Musik wird zuweilen als Treibstoff für gesellschaftlichen Fortschritt bezeichnet. Schließlich könne Musik viel besser Botschaften transportieren als das nackte Wort. Musik kann Emotionen erzeugen, Sympathie schaffen. Doch während Jugendliche freitags „for Future“ auf die Straße gehen oder diese als "Extinction Rebellion" gleich ganz blockieren, ist tote Hose in den Charts zum Thema Klimaschutz. Woran liegt das?
Ironie läuft offenbar gut
„Es ist verdammt schwer, einen sexy Popsong über Klimaschutz zu schreiben“, sagt Philipp Grütering, der 1997 in Hamburg die Electropunk-Hip-Hop-Band Deichkind mitbegründete. Grütering illustriert das an den Beatles: Deren größte Hits seien nicht „Mother Nature’s Son“ gewesen, „sondern eher Songs wie ‚Baby, you can drive my car‘“.

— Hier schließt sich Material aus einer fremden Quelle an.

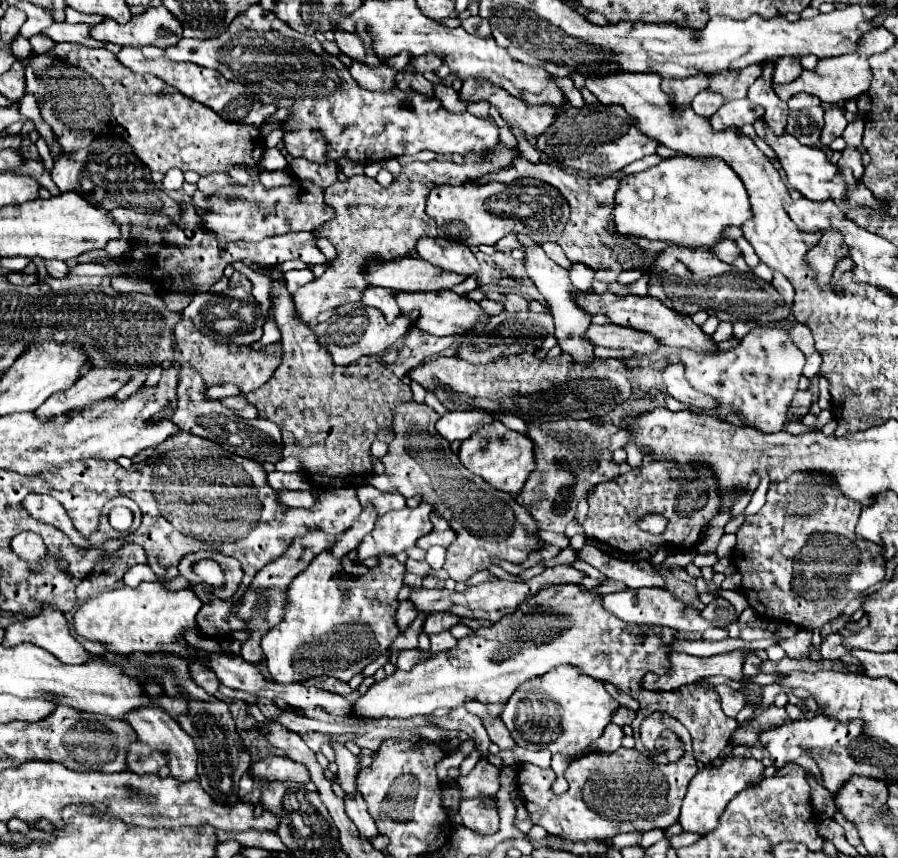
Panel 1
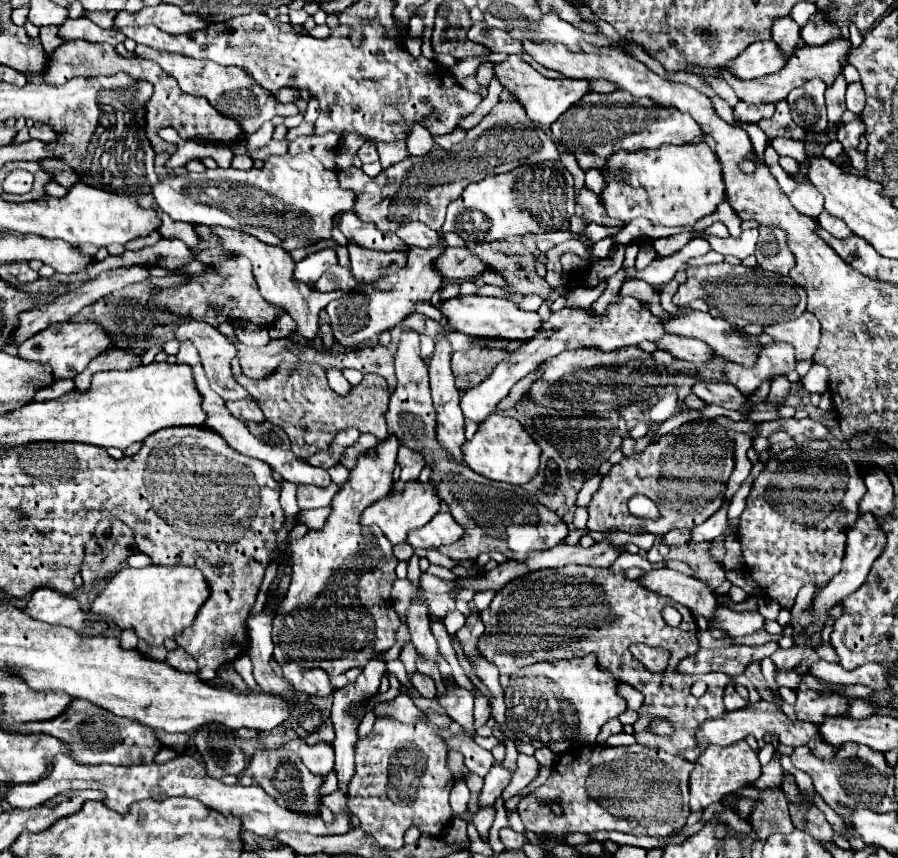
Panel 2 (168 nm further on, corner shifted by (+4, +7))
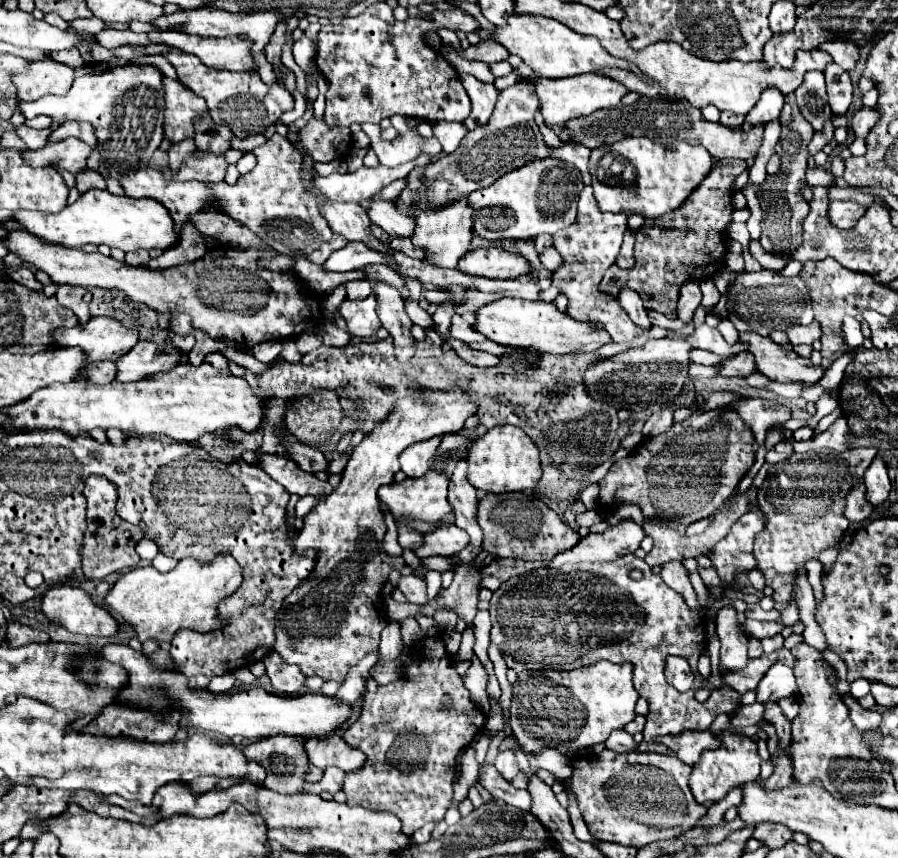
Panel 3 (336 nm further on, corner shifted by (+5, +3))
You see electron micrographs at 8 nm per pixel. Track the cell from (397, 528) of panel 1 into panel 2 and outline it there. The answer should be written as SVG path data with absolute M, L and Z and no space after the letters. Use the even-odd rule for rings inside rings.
M409 482L405 486L405 492L399 494L399 496L387 496L387 498L381 498L379 502L375 502L373 506L369 506L365 512L363 512L363 518L361 518L361 524L363 526L379 526L383 530L383 534L387 536L387 540L391 544L403 544L407 540L407 534L409 530L413 528L421 528L425 526L441 508L441 500L437 498L435 494L435 488L431 482L427 484L419 484L419 482Z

Materielle Verheißungen, statt Naturverbundenheit - einer der erfolgreichsten Songs von Deichkind könnte Grüterings These untermauern: 2012 veröffentlichte die Band ihren Hit „Leider geil“. 26 Wochen hielt der sich in den deutschen Charts mit Liedzeilen wie „Autos machen Dreck, Umwelt geht kaputt/ Doch 'ne fette neue Karre ist (leider geil).“ Grütering sagt: „Es ist nun mal so, dass die Produkte des Kapitalismus auch Spaß machen.“ Eine ironische Auseinandersetzung damit, das funktioniert – ein Verteufeln hingegen nicht.
Für diese These spricht auch die YouTube-Klickstatistik der Band K.I.Z.: "Globale Erwärmung" hieß einer ihrer Songs im Jahr 2007. Zur Melodie des Rhythm & Blues-Klassikers „Fever“ aus dem Jahr 1956 lautet der Text: „Fieber, die Welt hat Fieber/ Früher war's im Winter mal kalt.“ Bei Youtube ist der Song schlappe tausend Mal aufgerufen worden.
Ganz anders sieht es bei dem bös-ironischen Hit „Hurra, die Welt geht unter“ aus, den die Band 2015 veröffentlichte: Der wurde bislang mehr als 52 Million Mal angeklickt.
Entdeckt wurde K.I.Z. von Markus Staiger, Gründer des HipHop-Independent-Label Royalbunker, das bundesweit als Talentschmiede gilt. Staiger war unter anderem daran beteiligt, Rapper wie Sido, Kool Savas, Kay One oder Prinz Pi groß herauszubringen. „Rap reproduziert die Werte einer Gesellschaft“, sagt Staiger, „und in unserer Gesellschaft sind es materielle Werte, die im Zentrum stehen“. Es sei deshalb nur logisch, das Klimaschutz im Rap keine Rolle spielt: „Rapper kommen oft aus weniger privilegierten Gesellschaftsschichten, ihr Ziel sind oft Statussymbole, also der SUV von Mercedes zum Beispiel, der den anderen zeigen soll ‚ich habe es geschafft‘.“
Auch für den HipHop tauge der Klimaschutz nicht als Thema, zumindest nicht hierzulande: „HipHop basiert auf einer Schwarz-Weiß-Weltsicht, wir gegen die Feinde“, sagt Staiger. Zur Erderwärmung aber tragen alle bei, da funktioniere die Schwarz-Weiß-Brille nicht.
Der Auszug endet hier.